A common misconception about the difference between the present perfect and the past simple is that the former is used to talk about the recent past and the latter is used to talk about the distant past. In fact, the key difference between these two tenses is the period of time we are referring to and, specifically, whether that period of time is finished or unfinished.

Look at these examples:

Past simple

Yesterday I went to the cinema.

I was on holiday last week.

I was born in 1978.

She was here five minutes ago.

Present perfect

I have lived here for five years.

He has worked there since 2014.

I have worked a lot this week.

I haven’t had a holiday this year.

Past simple vs. present perfect

Have you ever been to the Isle of Arran (in your life/unfinished time)? Yes, I was there last year (finished time).

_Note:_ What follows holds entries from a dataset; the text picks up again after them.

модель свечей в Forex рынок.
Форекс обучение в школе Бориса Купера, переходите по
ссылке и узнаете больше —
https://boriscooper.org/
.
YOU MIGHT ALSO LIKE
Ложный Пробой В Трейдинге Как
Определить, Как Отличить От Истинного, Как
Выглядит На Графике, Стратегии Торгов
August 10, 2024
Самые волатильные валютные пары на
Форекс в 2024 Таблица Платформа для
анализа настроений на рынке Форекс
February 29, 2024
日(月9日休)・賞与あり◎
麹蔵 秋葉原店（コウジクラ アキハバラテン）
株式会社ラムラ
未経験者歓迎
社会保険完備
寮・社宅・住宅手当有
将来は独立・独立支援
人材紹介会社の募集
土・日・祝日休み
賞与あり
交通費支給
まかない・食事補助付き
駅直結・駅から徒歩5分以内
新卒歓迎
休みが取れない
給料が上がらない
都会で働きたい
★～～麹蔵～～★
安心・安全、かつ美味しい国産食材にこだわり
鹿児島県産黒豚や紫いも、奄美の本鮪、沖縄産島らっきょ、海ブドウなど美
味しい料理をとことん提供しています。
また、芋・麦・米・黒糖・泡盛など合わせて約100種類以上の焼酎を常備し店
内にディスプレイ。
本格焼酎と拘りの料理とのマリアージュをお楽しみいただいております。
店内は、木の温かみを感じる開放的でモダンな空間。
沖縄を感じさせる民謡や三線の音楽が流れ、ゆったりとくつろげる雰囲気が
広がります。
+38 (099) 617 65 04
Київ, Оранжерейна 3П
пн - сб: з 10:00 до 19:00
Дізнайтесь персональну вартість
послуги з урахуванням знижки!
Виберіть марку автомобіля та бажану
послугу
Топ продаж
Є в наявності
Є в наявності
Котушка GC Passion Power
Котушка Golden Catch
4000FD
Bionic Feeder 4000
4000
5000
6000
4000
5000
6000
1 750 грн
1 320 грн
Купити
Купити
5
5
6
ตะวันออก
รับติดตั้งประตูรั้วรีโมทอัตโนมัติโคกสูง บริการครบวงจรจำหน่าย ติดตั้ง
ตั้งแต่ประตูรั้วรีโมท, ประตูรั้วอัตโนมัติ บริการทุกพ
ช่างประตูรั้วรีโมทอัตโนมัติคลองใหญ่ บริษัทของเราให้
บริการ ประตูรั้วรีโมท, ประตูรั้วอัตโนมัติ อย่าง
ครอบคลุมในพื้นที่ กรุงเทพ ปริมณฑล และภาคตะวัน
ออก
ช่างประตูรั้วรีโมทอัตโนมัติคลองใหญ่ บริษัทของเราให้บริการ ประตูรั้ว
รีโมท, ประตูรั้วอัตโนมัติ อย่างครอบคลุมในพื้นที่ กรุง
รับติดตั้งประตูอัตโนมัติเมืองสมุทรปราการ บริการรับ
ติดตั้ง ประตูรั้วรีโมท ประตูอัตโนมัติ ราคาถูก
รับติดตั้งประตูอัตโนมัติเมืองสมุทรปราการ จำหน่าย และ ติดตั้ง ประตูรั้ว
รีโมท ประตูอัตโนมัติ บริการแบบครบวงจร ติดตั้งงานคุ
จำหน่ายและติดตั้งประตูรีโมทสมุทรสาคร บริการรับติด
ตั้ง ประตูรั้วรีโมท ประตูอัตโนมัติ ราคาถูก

I live in Dundee. I have lived there since 2013 (still there/unfinished time). Before that I lived in Aberdeen (no longer there/finished time).

Have you seen John recently (unfinished time)? Yes, I saw him yesterday (finished time).

How long have you been waiting for the bus (still waiting now/unfinished time)? About an hour! But that’s nothing, my friend waited for an hour and a half yesterday (no longer waiting/finished time)!

Summary

Remember that the key is whether the period of time we are referring to is finished or unfinished. If an action took place five minutes ago it is very recent but we use the past simple because five minutes ago is finished time (e.g. I spoke to her five minutes ago). Likewise if an action began 20 years ago and continues today we use the present perfect because we are referring to an unfinished period of time that started twenty years ago (e.g. I have lived in Edinburgh since 1996).